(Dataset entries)
[Start of Attachment]
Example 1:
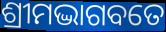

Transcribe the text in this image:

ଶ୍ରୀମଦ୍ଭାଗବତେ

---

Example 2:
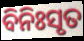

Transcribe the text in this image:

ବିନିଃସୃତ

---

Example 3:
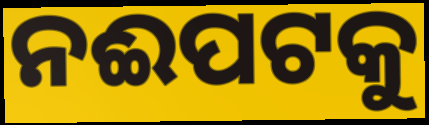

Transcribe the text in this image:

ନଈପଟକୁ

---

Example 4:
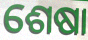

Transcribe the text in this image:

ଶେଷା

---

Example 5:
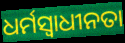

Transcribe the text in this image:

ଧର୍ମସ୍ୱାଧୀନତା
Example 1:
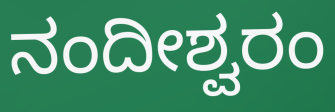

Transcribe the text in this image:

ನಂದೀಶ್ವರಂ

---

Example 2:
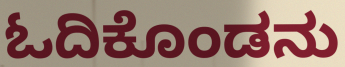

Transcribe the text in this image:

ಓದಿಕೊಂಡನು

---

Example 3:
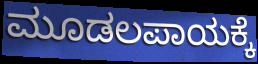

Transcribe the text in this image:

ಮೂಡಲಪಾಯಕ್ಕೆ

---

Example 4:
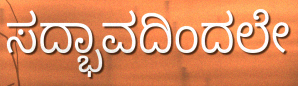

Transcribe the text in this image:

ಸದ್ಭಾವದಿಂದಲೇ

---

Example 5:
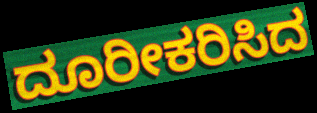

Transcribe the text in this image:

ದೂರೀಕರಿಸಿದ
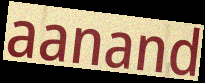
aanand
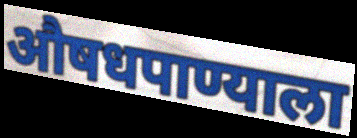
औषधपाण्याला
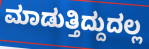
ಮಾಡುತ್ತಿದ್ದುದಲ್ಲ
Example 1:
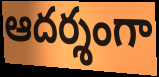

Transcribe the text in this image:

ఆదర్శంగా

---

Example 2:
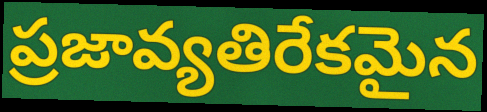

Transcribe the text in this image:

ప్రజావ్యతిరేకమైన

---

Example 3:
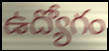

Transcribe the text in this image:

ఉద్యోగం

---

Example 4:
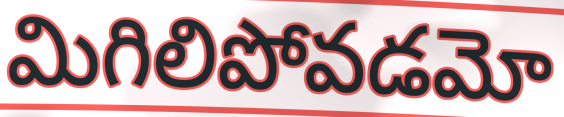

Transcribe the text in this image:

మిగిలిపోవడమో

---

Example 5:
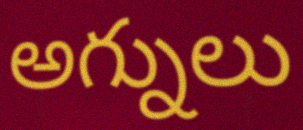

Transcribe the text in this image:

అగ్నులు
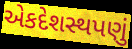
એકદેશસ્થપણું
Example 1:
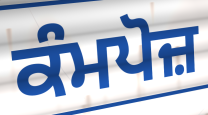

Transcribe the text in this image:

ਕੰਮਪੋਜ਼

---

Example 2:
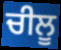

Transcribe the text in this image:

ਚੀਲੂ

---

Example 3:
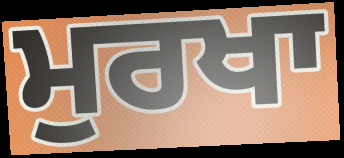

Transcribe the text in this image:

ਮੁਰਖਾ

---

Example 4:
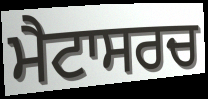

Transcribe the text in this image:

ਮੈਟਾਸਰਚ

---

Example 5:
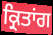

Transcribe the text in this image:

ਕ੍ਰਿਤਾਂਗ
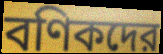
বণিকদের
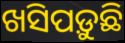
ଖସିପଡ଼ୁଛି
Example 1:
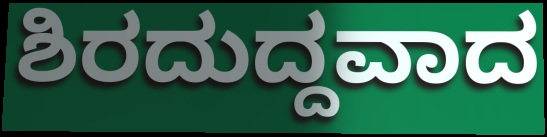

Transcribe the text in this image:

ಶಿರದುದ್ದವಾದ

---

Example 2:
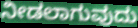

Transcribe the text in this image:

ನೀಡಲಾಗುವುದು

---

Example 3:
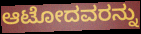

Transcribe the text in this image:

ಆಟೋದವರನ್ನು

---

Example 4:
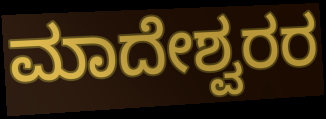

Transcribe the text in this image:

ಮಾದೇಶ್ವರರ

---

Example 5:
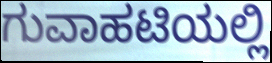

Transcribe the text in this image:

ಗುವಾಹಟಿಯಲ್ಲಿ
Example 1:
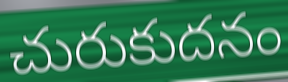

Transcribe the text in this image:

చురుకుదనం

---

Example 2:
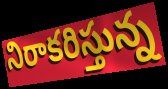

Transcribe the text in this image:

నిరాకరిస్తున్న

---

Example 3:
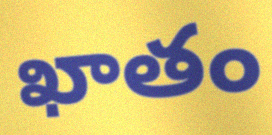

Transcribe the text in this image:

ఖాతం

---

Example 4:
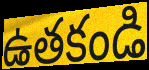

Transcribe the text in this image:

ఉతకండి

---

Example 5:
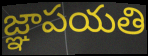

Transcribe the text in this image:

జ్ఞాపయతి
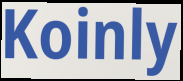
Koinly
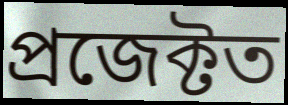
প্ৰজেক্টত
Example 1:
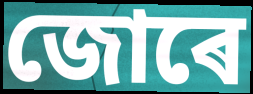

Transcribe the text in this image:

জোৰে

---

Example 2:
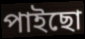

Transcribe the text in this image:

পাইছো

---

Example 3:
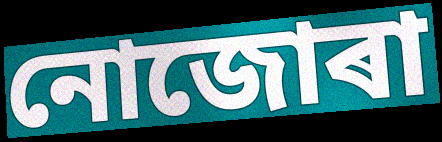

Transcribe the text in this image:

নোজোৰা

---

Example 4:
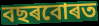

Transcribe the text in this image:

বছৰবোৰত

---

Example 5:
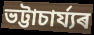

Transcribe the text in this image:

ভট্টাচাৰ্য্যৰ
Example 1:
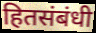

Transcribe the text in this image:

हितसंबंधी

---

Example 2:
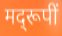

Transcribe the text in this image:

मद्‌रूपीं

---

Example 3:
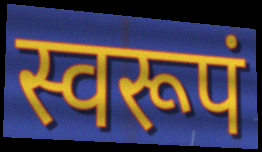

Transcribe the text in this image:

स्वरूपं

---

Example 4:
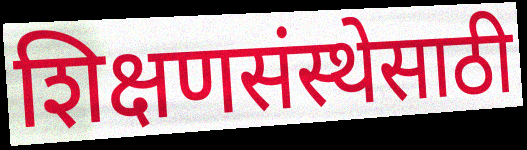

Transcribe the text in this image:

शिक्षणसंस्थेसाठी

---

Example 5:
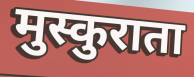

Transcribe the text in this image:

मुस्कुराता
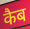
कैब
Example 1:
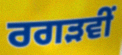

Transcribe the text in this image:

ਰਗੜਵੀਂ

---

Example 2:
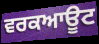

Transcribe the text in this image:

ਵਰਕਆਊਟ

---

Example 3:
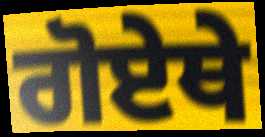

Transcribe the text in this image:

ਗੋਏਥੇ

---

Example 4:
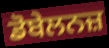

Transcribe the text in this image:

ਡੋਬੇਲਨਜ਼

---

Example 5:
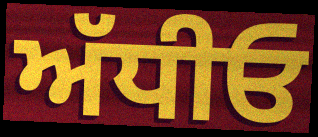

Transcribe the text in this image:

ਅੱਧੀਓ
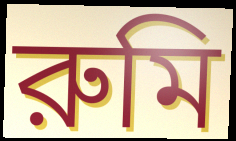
[End of Attachment]
• **Work required**: Every record must be duplicated exactly, except for the pictures, which are left out.

• **Exercise solution**:
Example 1:

Transcribe the text in this image:

ଶ୍ରୀମଦ୍ଭାଗବତେ

---

Example 2:

Transcribe the text in this image:

ବିନିଃସୃତ

---

Example 3:

Transcribe the text in this image:

ନଈପଟକୁ

---

Example 4:

Transcribe the text in this image:

ଶେଷା

---

Example 5:

Transcribe the text in this image:

ଧର୍ମସ୍ୱାଧୀନତା
Example 1:

Transcribe the text in this image:

ನಂದೀಶ್ವರಂ

---

Example 2:

Transcribe the text in this image:

ಓದಿಕೊಂಡನು

---

Example 3:

Transcribe the text in this image:

ಮೂಡಲಪಾಯಕ್ಕೆ

---

Example 4:

Transcribe the text in this image:

ಸದ್ಭಾವದಿಂದಲೇ

---

Example 5:

Transcribe the text in this image:

ದೂರೀಕರಿಸಿದ
aanand
औषधपाण्याला
ಮಾಡುತ್ತಿದ್ದುದಲ್ಲ
Example 1:

Transcribe the text in this image:

ఆదర్శంగా

---

Example 2:

Transcribe the text in this image:

ప్రజావ్యతిరేకమైన

---

Example 3:

Transcribe the text in this image:

ఉద్యోగం

---

Example 4:

Transcribe the text in this image:

మిగిలిపోవడమో

---

Example 5:

Transcribe the text in this image:

అగ్నులు
એકદેશસ્થપણું
Example 1:

Transcribe the text in this image:

ਕੰਮਪੋਜ਼

---

Example 2:

Transcribe the text in this image:

ਚੀਲੂ

---

Example 3:

Transcribe the text in this image:

ਮੁਰਖਾ

---

Example 4:

Transcribe the text in this image:

ਮੈਟਾਸਰਚ

---

Example 5:

Transcribe the text in this image:

ਕ੍ਰਿਤਾਂਗ
বণিকদের
ଖସିପଡ଼ୁଛି
Example 1:

Transcribe the text in this image:

ಶಿರದುದ್ದವಾದ

---

Example 2:

Transcribe the text in this image:

ನೀಡಲಾಗುವುದು

---

Example 3:

Transcribe the text in this image:

ಆಟೋದವರನ್ನು

---

Example 4:

Transcribe the text in this image:

ಮಾದೇಶ್ವರರ

---

Example 5:

Transcribe the text in this image:

ಗುವಾಹಟಿಯಲ್ಲಿ
Example 1:

Transcribe the text in this image:

చురుకుదనం

---

Example 2:

Transcribe the text in this image:

నిరాకరిస్తున్న

---

Example 3:

Transcribe the text in this image:

ఖాతం

---

Example 4:

Transcribe the text in this image:

ఉతకండి

---

Example 5:

Transcribe the text in this image:

జ్ఞాపయతి
Koinly
প্ৰজেক্টত
Example 1:

Transcribe the text in this image:

জোৰে

---

Example 2:

Transcribe the text in this image:

পাইছো

---

Example 3:

Transcribe the text in this image:

নোজোৰা

---

Example 4:

Transcribe the text in this image:

বছৰবোৰত

---

Example 5:

Transcribe the text in this image:

ভট্টাচাৰ্য্যৰ
Example 1:

Transcribe the text in this image:

हितसंबंधी

---

Example 2:

Transcribe the text in this image:

मद्‌रूपीं

---

Example 3:

Transcribe the text in this image:

स्वरूपं

---

Example 4:

Transcribe the text in this image:

शिक्षणसंस्थेसाठी

---

Example 5:

Transcribe the text in this image:

मुस्कुराता
कैब
Example 1:

Transcribe the text in this image:

ਰਗੜਵੀਂ

---

Example 2:

Transcribe the text in this image:

ਵਰਕਆਊਟ

---

Example 3:

Transcribe the text in this image:

ਗੋਏਥੇ

---

Example 4:

Transcribe the text in this image:

ਡੋਬੇਲਨਜ਼

---

Example 5:

Transcribe the text in this image:

ਅੱਧੀਓ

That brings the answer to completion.